Anyway, that’s what I mean by “statistically sketchy” or whatever. There’s actually a branch of bayesian hypothesis testing that aims to handle this loss of power in the low end of the spectrum, but we’ll save that for my next TedX talk…
Depends. It may cost someone their job, and just the panic that rises makes people collectively throw away food and money.
If the damage caused by the shrimp would be something like 1-2 potential cases of cancer over the next 50 years, then this action, which seems completely insignificant or trivial, nevertheless ends up costing people millions of dollars, and does more harm overall.
That is why it’s sometimes better to do nothing even when you could do something, because even a tiny tiny misstep would be worse.
For example, the average cost of treating a cancer patient is between $100-200k
So if the whole hoopla around the shrimp starts costing more than a few hundred grand, the reaction to it would cause damage to the society at the same scale as the radioactive shrimp itself.
That’s a different argument entirely. That’s permitting future harm, whereas we’re talking about reacting to something which already happened, which we just have to deal with.
It’s like the trolley problem – whichever way you choose, someone’s going to get hurt. Do you pick the least harm?

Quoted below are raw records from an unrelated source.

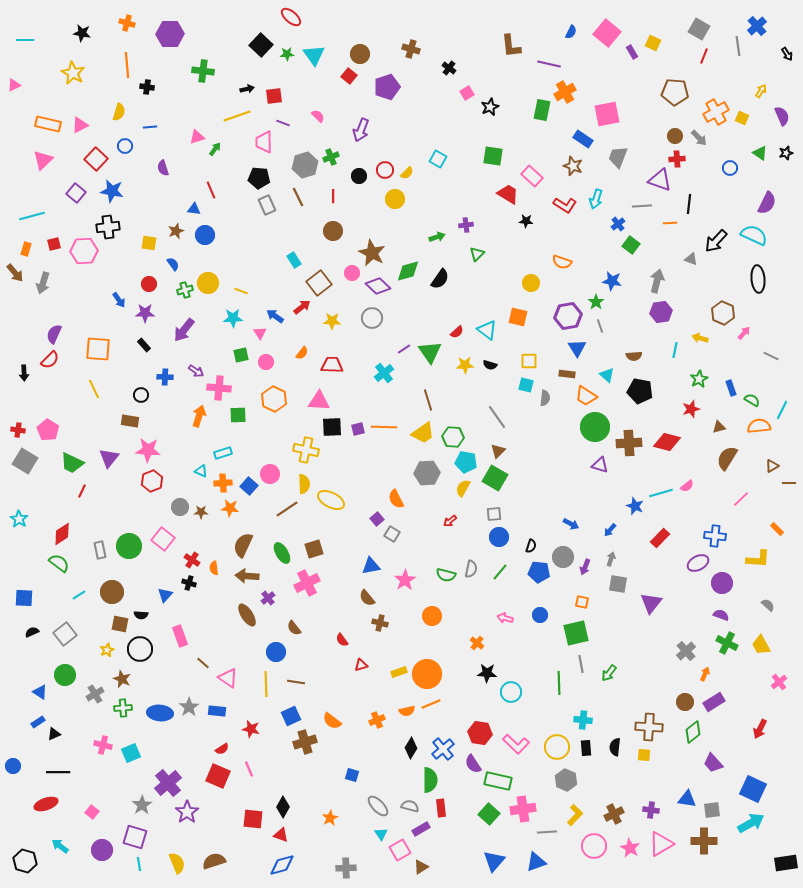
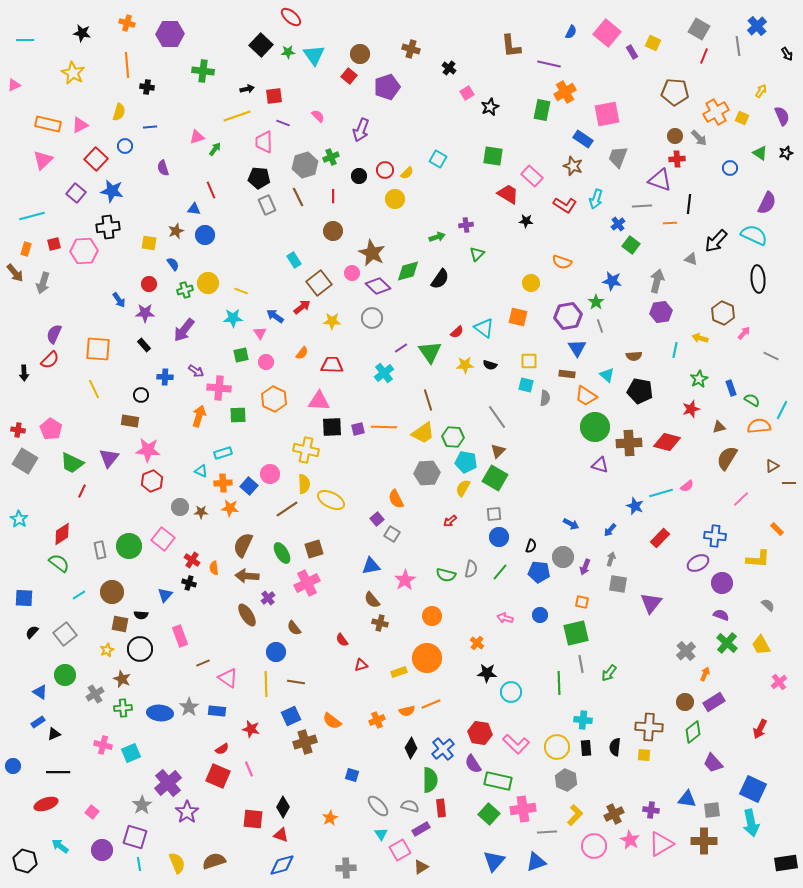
green star at (287, 54): moved 1 px right, 2 px up
cyan triangle at (487, 330): moved 3 px left, 2 px up
purple line at (404, 349): moved 3 px left, 1 px up
pink pentagon at (48, 430): moved 3 px right, 1 px up
brown semicircle at (367, 598): moved 5 px right, 2 px down
black semicircle at (32, 632): rotated 24 degrees counterclockwise
green cross at (727, 643): rotated 15 degrees clockwise
brown line at (203, 663): rotated 64 degrees counterclockwise
orange circle at (427, 674): moved 16 px up
cyan arrow at (751, 823): rotated 108 degrees clockwise
pink star at (630, 848): moved 8 px up
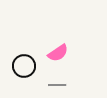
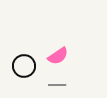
pink semicircle: moved 3 px down
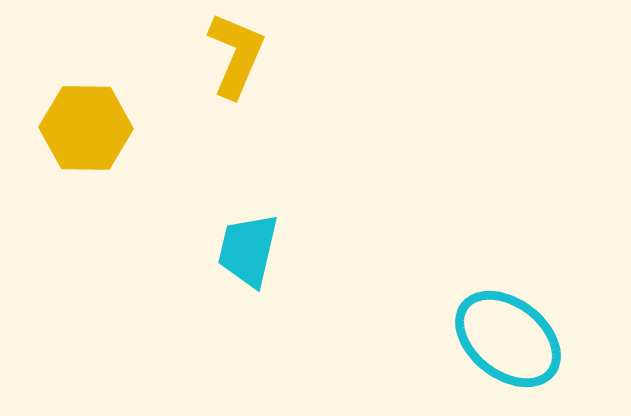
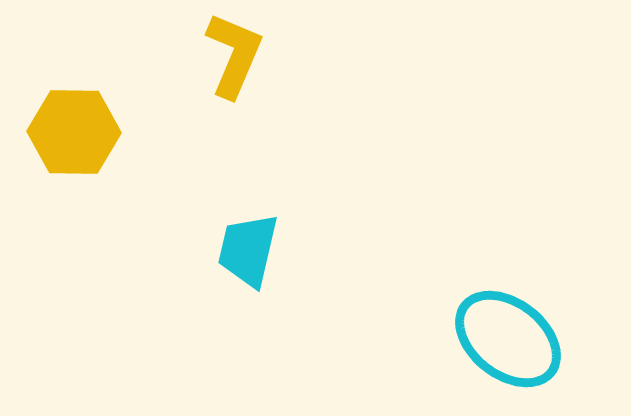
yellow L-shape: moved 2 px left
yellow hexagon: moved 12 px left, 4 px down
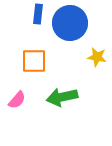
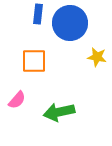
green arrow: moved 3 px left, 15 px down
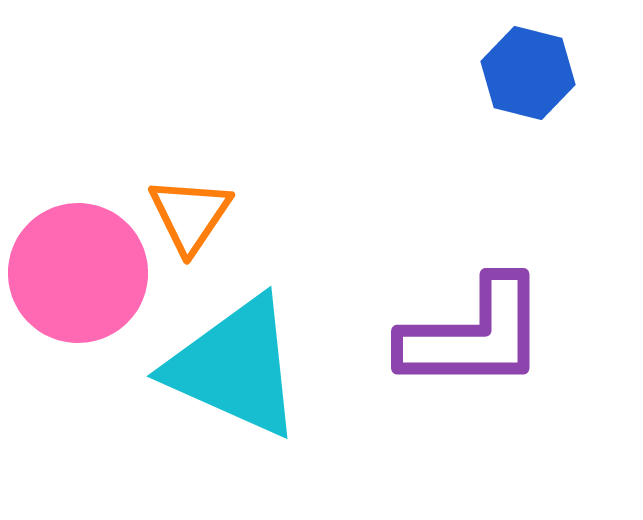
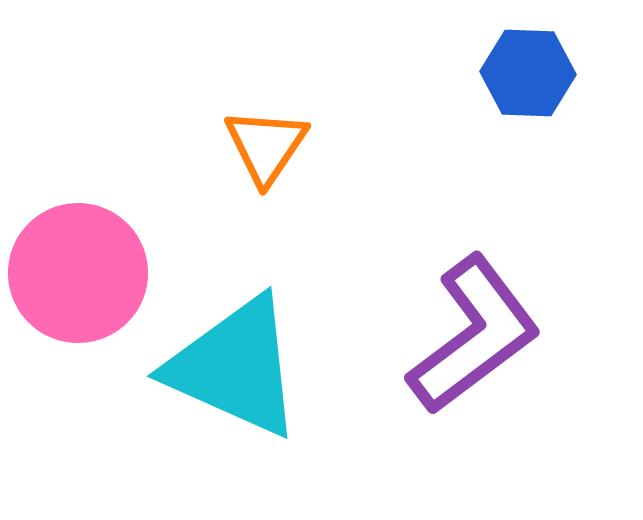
blue hexagon: rotated 12 degrees counterclockwise
orange triangle: moved 76 px right, 69 px up
purple L-shape: rotated 37 degrees counterclockwise
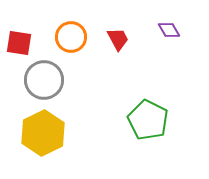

Or, since we have to accept that doing something is inevitably risking and causing other harm, we’re really talking about the redistribution of harm to reduce the outcomes to the individuals affected the worst.
In doing so, the ethical concern becomes about whether the total harm is reduced, and whether the people who we harm instead consent to being harmed in this manner.
What I’m getting at is – this question is not simply about whether you can show there is an effect. That is not the deciding factor. It’s that not being able to confidently show an effect despite strong attempts suggests that the effect, whether it exists, is not much of an effect in the first place.
So even if it exists, do we really have to put so much effort into deal with it, or just let it be?
Another similar case is cellphones and cancer. People suspect it, there is some evidence of it, but multi-decade studies and meta-studies have never been able to show it conclusively happening in humans. People pour millions of man-hours and dollars into the problem, which ends up consuming more resources than simply saying “Okay, it might cause cancer, but we’re going to risk it anyways, because obviously we’re spending more effort here than whatever problems it is causing.” That’s basically what we’re doing in regards of RF exposure and permissible limits anyhow – the main concern is EMI with other devices and spectrum congestion rather than human safety.